Understanding the concept of a common denominator is crucial when dealing with algebraic fractions. It refers to a shared denominator that two or more fractions have, which makes addition, subtraction, and comparison of fractions possible. In algebra, finding the common denominator can simplify equations and make further manipulation easier.

For instance, in the equation \(x-\frac{6}{x-3}=\frac{2x}{x-3}\), the term \(x-3\) is the common denominator. It's the shared bottom part of both fractions. This common denominator is a critical starting point for solving the equation, as it allows you to manipulate the equation in a way that eliminates the fractions altogether. The strategy here is to multiply every term by the common denominator, which leads us to the next concept—clearing fractions.

Clearing fractions from an equation can transform a potentially complex problem into a much more manageable one. This technique involves multiplying every term in the equation by the common denominator. The purpose is to get rid of the fractions, leaving behind a simpler, whole-number equation that is easier to solve.

By using this method on our exercise, \(x-\frac{6}{x-3}=\frac{2x}{x-3}\), when we multiply each term by the common denominator \(x-3\), we eliminate the denominators, forcing the x terms out of the fraction and simplifying the equation to \(x(x-3)-6=2x\), without any division remaining. It's akin to reducing the fraction to its most basic form before addressing the equation as a whole. This method streamlines the equation, preparing it for the next operation: factoring.

Once we have cleared the fractions and simplified the equation, we often end up with a quadratic equation. Factoring is a technique used to solve these equations, which typically take the form \(ax^2 + bx + c = 0\). This method involves breaking down the quadratic equation into a product of two binomial expressions that set to zero and solving for the variable x.

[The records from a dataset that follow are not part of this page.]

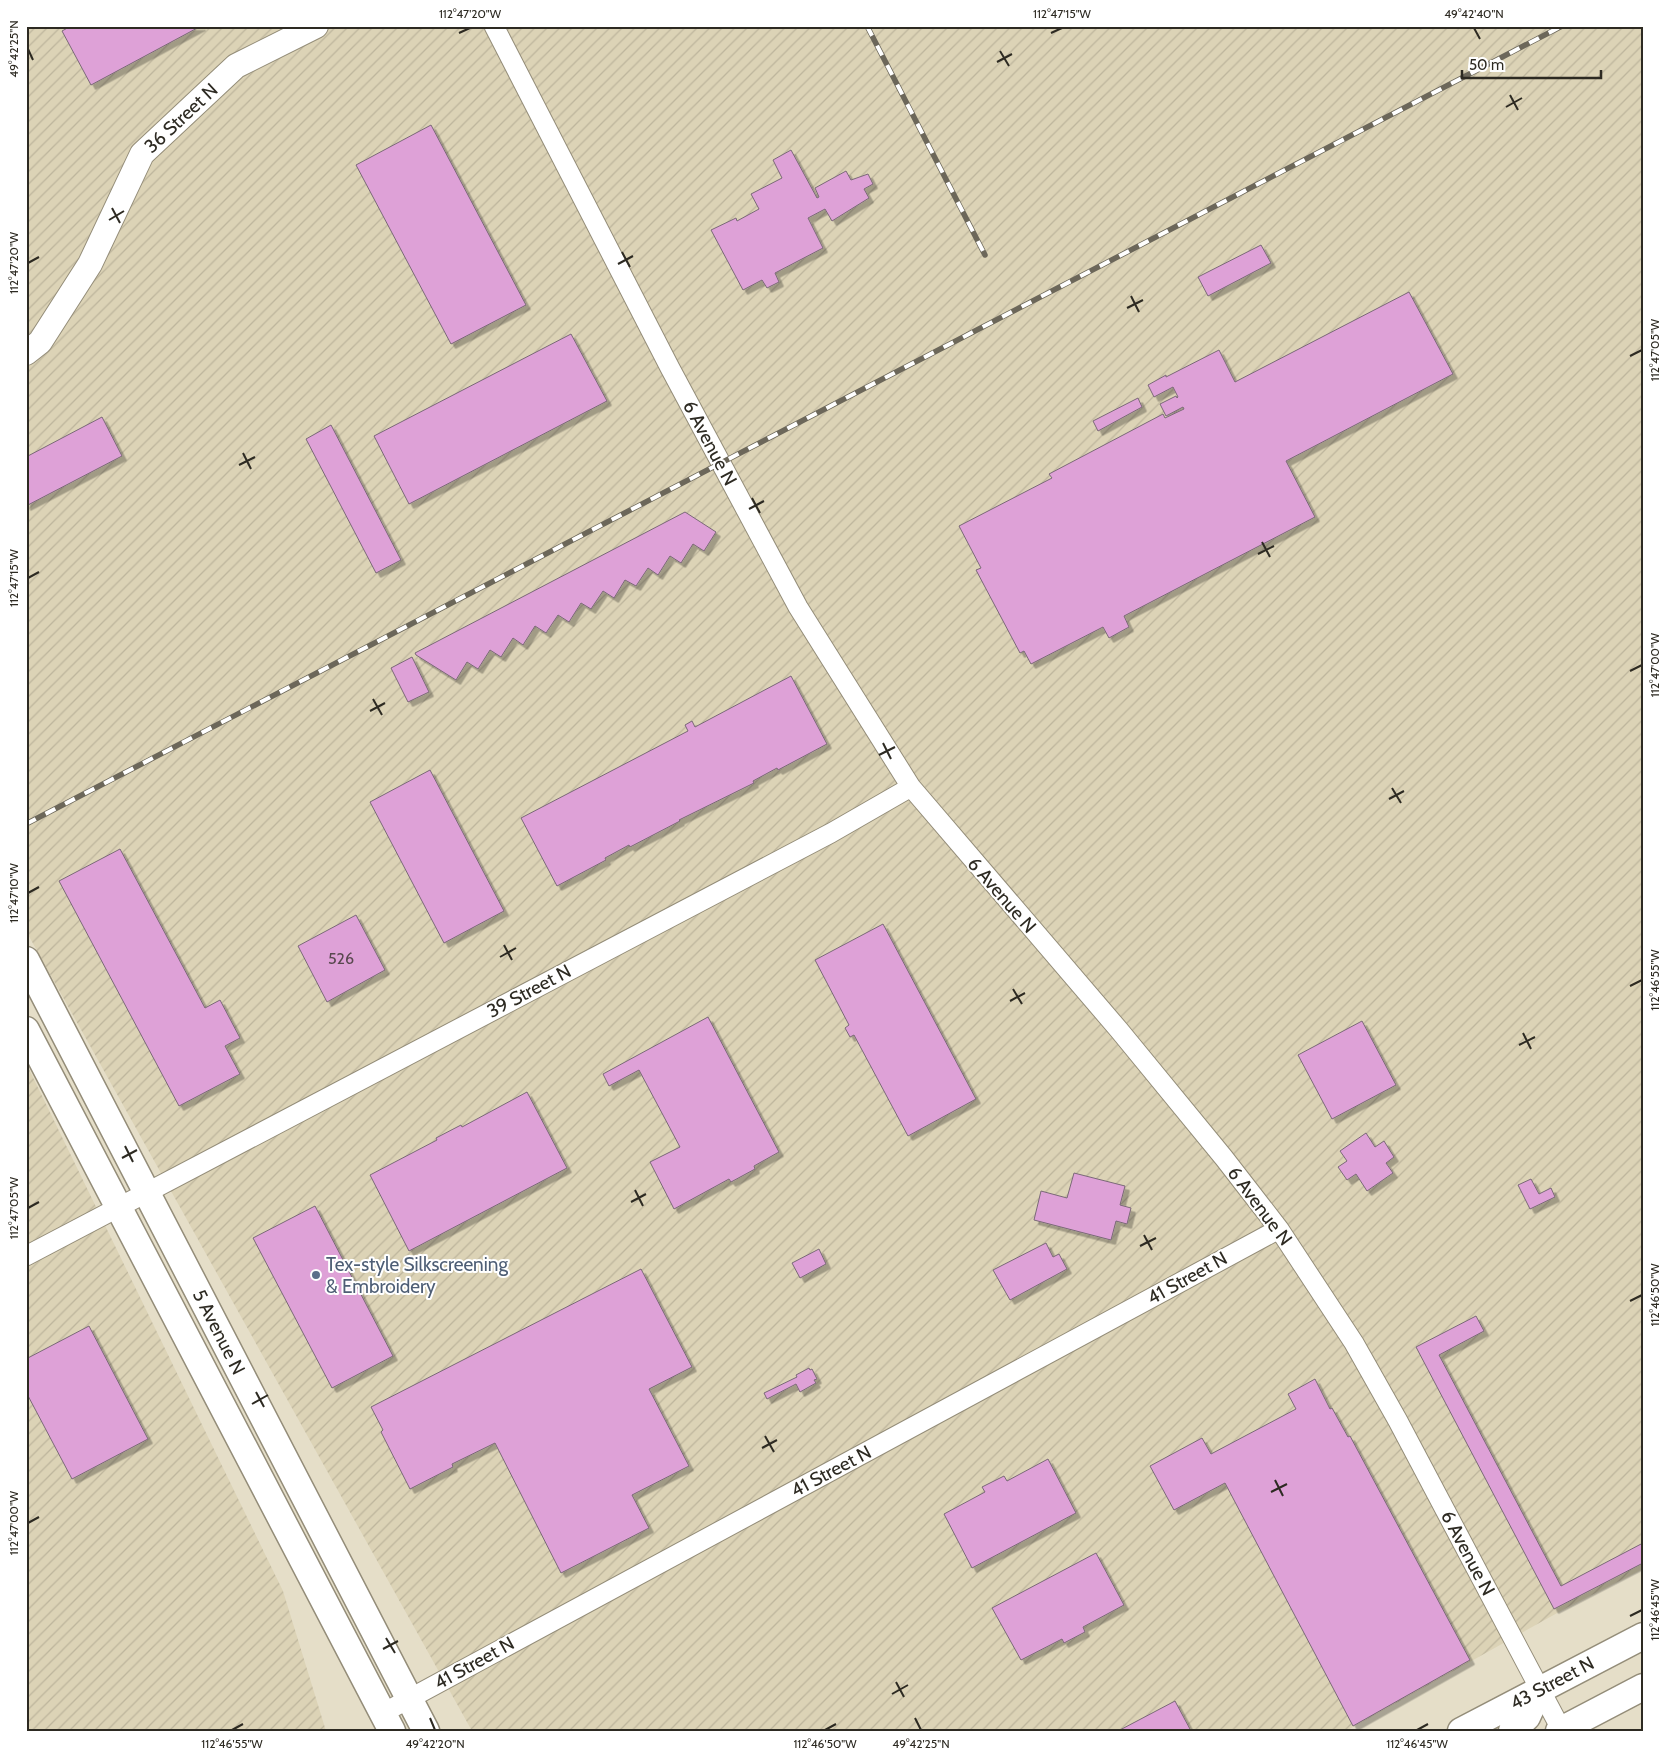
<svg xmlns="http://www.w3.org/2000/svg" width="1669" height="1757" viewBox="0 0 1669 1757" font-family="Cabin,sans-serif">
<defs>
<pattern id="industrial-furrows" width="10" height="10" patternUnits="userSpaceOnUse" patternTransform="scale(1.25)"><rect width="10" height="10" fill="#dcd3b6"/><path d="M-1 1l2-2M0 10L10 0M9 11l2-2" fill="none" stroke="#bdb59c"/></pattern>
<filter id="shadow"><feDropShadow dx="4.5" dy="4.5" stdDeviation="0" flood-color="#0004"/></filter>
</defs>
<rect width="100%" height="100%" fill="#e5dec8"/>
<path fill="url(#industrial-furrows)" d="M 26,26 L 1643,26 L 1643,1569 L 1568,1607 L 1346,1731 L 472,1731 L 26,931 Z
M 26,1063 L 283,1591 L 326,1731 L 26,1731 Z"/>
<path fill="#dea1d7" stroke="#7a6977" filter="url(#shadow)" d="M 71,26 L 201,26 L 91,85 L 62,31 Z
M 431,125 L 526,305 L 451,344 L 356,165 Z
M 791,150 L 817,198 L 819,197 L 815,188 L 846,171 L 851,180 L 868,174 L 873,184 L 864,189 L 869,198 L 832,221 L 825,209 L 808,218 L 823,248 L 775,273 L 779,282 L 767,288 L 762,280 L 743,290 L 711,230 L 736,218 L 737,221 L 759,209 L 751,194 L 782,178 L 773,160 Z
M 1261,245 L 1271,263 L 1208,296 L 1198,277 Z
M 1409,292 L 1453,374 L 1286,461 L 1315,517 L 1124,616 L 1129,627 L 1109,638 L 1103,627 L 1031,664 L 1024,651 L 1020,653 L 976,570 L 981,568 L 959,526 L 1052,478 L 1049,474 L 1163,414 L 1165,418 L 1184,409 L 1183,407 L 1166,416 L 1160,404 L 1176,396 L 1177,398 L 1178,397 L 1173,387 L 1154,397 L 1148,385 L 1166,375 L 1166,377 L 1219,350 L 1235,382 Z
M 571,334 L 607,401 L 409,504 L 374,436 Z
M 1138,398 L 1142,407 L 1098,431 L 1093,421 Z
M 102,417 L 122,456 L 26,506 L 26,457 Z
M 331,425 L 401,560 L 376,573 L 306,439 Z
M 685,512 L 716,532 L 704,551 L 693,544 L 681,563 L 670,556 L 658,575 L 648,568 L 636,586 L 625,580 L 614,598 L 603,591 L 591,609 L 581,603 L 569,622 L 558,615 L 546,633 L 535,626 L 523,645 L 513,638 L 501,657 L 490,650 L 478,669 L 467,662 L 456,680 L 416,655 L 415,653 Z
M 412,657 L 429,692 L 408,702 L 391,668 Z
M 791,676 L 827,744 L 778,770 L 777,768 L 753,781 L 754,783 L 679,820 L 680,821 L 630,847 L 629,845 L 605,858 L 606,860 L 557,886 L 521,818 L 688,731 L 685,725 L 692,721 L 695,727 Z
M 430,770 L 504,911 L 444,943 L 370,802 Z
M 120,849 L 205,1008 L 220,1000 L 240,1038 L 225,1046 L 240,1074 L 179,1106 L 59,881 Z
M 356,915 L 385,970 L 327,1002 L 298,946 Z
M 883,924 L 976,1099 L 908,1136 L 854,1035 L 850,1037 L 845,1028 L 849,1025 L 815,960 Z
M 708,1017 L 779,1152 L 754,1166 L 755,1169 L 731,1182 L 729,1179 L 674,1209 L 650,1162 L 680,1147 L 639,1070 L 609,1086 L 603,1074 Z
M 1362,1021 L 1396,1085 L 1332,1119 L 1298,1055 Z
M 527,1092 L 567,1168 L 409,1251 L 370,1175 L 437,1140 L 436,1138 L 461,1125 L 462,1127 Z
M 1366,1133 L 1375,1147 L 1384,1141 L 1394,1157 L 1386,1163 L 1393,1173 L 1367,1191 L 1356,1174 L 1347,1180 L 1338,1167 L 1347,1161 L 1340,1151 Z
M 1074,1173 L 1125,1186 L 1120,1205 L 1131,1208 L 1127,1224 L 1116,1221 L 1111,1240 L 1034,1220 L 1041,1191 L 1067,1198 Z
M 1531,1179 L 1539,1194 L 1551,1188 L 1555,1197 L 1530,1209 L 1518,1185 Z
M 315,1206 L 393,1356 L 332,1388 L 253,1238 Z
M 1046,1243 L 1053,1257 L 1059,1254 L 1067,1269 L 1010,1300 L 993,1270 Z
M 819,1249 L 826,1264 L 800,1278 L 792,1263 Z
M 641,1269 L 692,1367 L 649,1389 L 689,1466 L 632,1495 L 649,1528 L 561,1573 L 495,1443 L 452,1464 L 453,1467 L 410,1489 L 381,1432 L 383,1430 L 371,1407 Z
M 1476,1316 L 1484,1331 L 1439,1355 L 1561,1586 L 1643,1543 L 1643,1563 L 1554,1609 L 1416,1347 Z
M 89,1326 L 148,1439 L 72,1479 L 26,1392 L 26,1359 Z
M 809,1368 L 810,1370 L 812,1369 L 817,1379 L 814,1380 L 816,1383 L 800,1392 L 796,1384 L 767,1399 L 764,1393 L 797,1377 L 796,1375 Z
M 1315,1379 L 1330,1409 L 1332,1408 L 1348,1437 L 1350,1436 L 1470,1660 L 1353,1726 L 1225,1483 L 1174,1510 L 1150,1466 L 1202,1438 L 1211,1454 L 1296,1409 L 1288,1394 Z
M 1048,1459 L 1076,1513 L 972,1568 L 944,1514 L 985,1492 L 982,1487 L 1004,1476 L 1007,1481 Z
M 1096,1553 L 1124,1605 L 1083,1627 L 1085,1632 L 1064,1643 L 1062,1639 L 1021,1660 L 992,1608 Z
M 1175,1701 L 1191,1731 L 1118,1731 Z"/>
<g fill="none" stroke-linecap="round" stroke-linejoin="round">
<defs>
<path id="minor" d="M 494,26 L 670,368 L 798,607 L 911,787 L 1119,1030 L 1224,1158 L 1279,1229 L 1354,1343 L 1398,1421 L 1561,1729
M 26,1256 L 831,833 L 911,787
M 383,1713 L 1279,1229"/>
<path id="tertiary" d="M 26,353 L 40,342 L 90,264 L 142,154 L 236,66 L 316,26"/>
<path id="secondary" d="M 26,960 L 426,1731
M 26,1030 L 392,1731
M 1461,1731 L 1643,1636
M 1512,1731 L 1527,1717 L 1540,1689
M 1559,1731 L 1643,1687"/>
</defs>
<use href="#minor" stroke="#948d79" stroke-width="21"/>
<use href="#tertiary" stroke="#948d79" stroke-width="26"/>
<use href="#secondary" stroke="#948d79" stroke-width="29"/>
<use href="#minor" stroke="#fff" stroke-width="19"/>
<use href="#tertiary" stroke="#fff" stroke-width="24"/>
<use href="#secondary" stroke="#fff" stroke-width="26"/>
<defs>
<path id="rail" d="M 867,26 L 985,255
M 26,824 L 1562,26"/>
</defs>
<use href="#rail" stroke="#6c675a" stroke-width="5.5"/>
<use href="#rail" stroke="#fff" stroke-width="4" stroke-dasharray="11" stroke-linecap="butt"/>
</g>
<path fill="none" stroke="#2d2a22" stroke-width="2" d="M 1474,28 L 1480,39M 459,33 L 470,28M 1051,33 L 1062,28M 28,49 L 33,60M 1000,51 L 1009,66M 997,62 L 1012,54M 1510,95 L 1518,110M 1506,107 L 1522,98M 112,208 L 120,223M 109,220 L 124,211M 622,252 L 630,267M 28,263 L 39,257M 618,264 L 633,256M 1131,296 L 1139,312M 1127,308 L 1143,300M 1630,356 L 1642,350M 243,453 L 251,469M 239,465 L 255,457M 752,498 L 760,513M 749,509 L 764,501M 1262,542 L 1270,557M 1258,554 L 1274,546M 28,578 L 39,572M 1630,671 L 1642,665M 373,699 L 382,715M 370,711 L 385,703M 883,743 L 891,759M 879,755 L 895,747M 1392,788 L 1401,803M 1389,799 L 1404,791M 28,893 L 39,887M 504,945 L 512,960M 500,957 L 516,948M 1630,986 L 1642,980M 1013,989 L 1022,1004M 1010,1001 L 1025,993M 1523,1033 L 1531,1049M 1519,1045 L 1535,1037M 125,1146 L 133,1162M 122,1158 L 137,1150M 635,1190 L 643,1206M 631,1202 L 646,1194M 28,1208 L 39,1202M 1144,1235 L 1152,1250M 1140,1246 L 1156,1238M 1630,1301 L 1642,1295M 256,1392 L 264,1407M 252,1404 L 268,1395M 765,1436 L 774,1452M 762,1448 L 777,1440M 1275,1480 L 1283,1496M 1271,1492 L 1287,1484M 28,1523 L 39,1517M 1630,1616 L 1642,1610M 386,1638 L 395,1653M 383,1649 L 398,1641M 896,1682 L 904,1697M 892,1694 L 908,1685M 430,1718 L 435,1730M 915,1718 L 921,1730M 232,1730 L 243,1724M 825,1730 L 836,1724M 1417,1730 L 1428,1724"/>
<circle fill="#5c6f8a" stroke="#fff" stroke-width="2" cx="316" cy="1275" r="5"/>
<g text-anchor="middle" dominant-baseline="central" stroke-width="4" stroke-linejoin="round" paint-order="stroke">
<g font-size="16" fill="#59484f">
<text x="341" y="958">526</text>
</g>
<g font-size="19" fill="#2d2a22" stroke="#fff">
<text transform="translate(181 118) rotate(-43)">36 Street N</text>
<text transform="translate(710 443) rotate(62)">6 Avenue N</text>
<text transform="translate(1002 895) rotate(49)">6 Avenue N</text>
<text transform="translate(529 991) rotate(-28)">39 Street N</text>
<text transform="translate(1260 1206) rotate(53)">6 Avenue N</text>
<text transform="translate(1187 1278) rotate(-29)">41 Street N</text>
<text transform="translate(219 1332) rotate(63)">5 Avenue N</text>
<text transform="translate(831 1471) rotate(-28)">41 Street N</text>
<text transform="translate(1468 1553) rotate(62)">6 Avenue N</text>
<text transform="translate(474 1663) rotate(-29)">41 Street N</text>
<text transform="translate(1552 1683) rotate(-28)">43 Street N</text>
</g>
<g font-size="19" fill="#4e5e75" stroke="#fff" text-anchor="start">
<text x="326" y="1264">Tex-style Silkscreening<tspan x="326" dy="22">&amp; Embroidery</tspan></text>
</g>
</g>
<rect width="1669" height="1757" fill="none" stroke="#ffffff" stroke-width="55"/>
<path d="M1462 70v8h139v-8" fill="none" stroke="#2d2a22" stroke-width="2.5"/>
<text x="1469" y="70" font-size="15" fill="#2d2a22" stroke="#ffffff" stroke-width="4" paint-order="stroke">50 m</text>
<rect x="28" y="28" width="1614" height="1702" fill="none" stroke="#2d2a22" stroke-width="2"/>
<g font-size="12" text-anchor="middle" fill="#2d2a22">
<text x="470" y="18">112°47'20"W</text>
<text x="1062" y="18">112°47'15"W</text>
<text x="1474" y="18">49°42'40"N</text>
<text transform="translate(14 49) rotate(-90)" y="4">49°42'25"N</text>
<text transform="translate(14 263) rotate(-90)" y="4">112°47'20"W</text>
<text transform="translate(1655 350) rotate(-90)" y="4">112°47'05"W</text>
<text transform="translate(14 578) rotate(-90)" y="4">112°47'15"W</text>
<text transform="translate(1655 665) rotate(-90)" y="4">112°47'00"W</text>
<text transform="translate(14 893) rotate(-90)" y="4">112°47'10"W</text>
<text transform="translate(1655 980) rotate(-90)" y="4">112°46'55"W</text>
<text transform="translate(14 1208) rotate(-90)" y="4">112°47'05"W</text>
<text transform="translate(1655 1295) rotate(-90)" y="4">112°46'50"W</text>
<text transform="translate(14 1523) rotate(-90)" y="4">112°47'00"W</text>
<text transform="translate(1655 1610) rotate(-90)" y="4">112°46'45"W</text>
<text x="232" y="1748">112°46'55"W</text>
<text x="435" y="1748">49°42'20"N</text>
<text x="825" y="1748">112°46'50"W</text>
<text x="921" y="1748">49°42'25"N</text>
<text x="1417" y="1748">112°46'45"W</text>
</g>
</svg>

In our exercise example, once we've cleared fractions and simplified, we obtain \(x^2-5x-6=0\). Factoring this equation means finding two numbers that multiply to give -6 (the constant term) and add to give -5 (the coefficient of x). These numbers are -6 and +1, giving us the factors \(x-6\) and \(x+1\). Therefore, our factored equation is \(x-6)(x+1)=0\). The solutions are the values of x that make each factor equal to zero, so we set each binomial expression to zero and solve for x. We must also remember to check for any values that would make the original denominators undefined, as these cannot be solutions.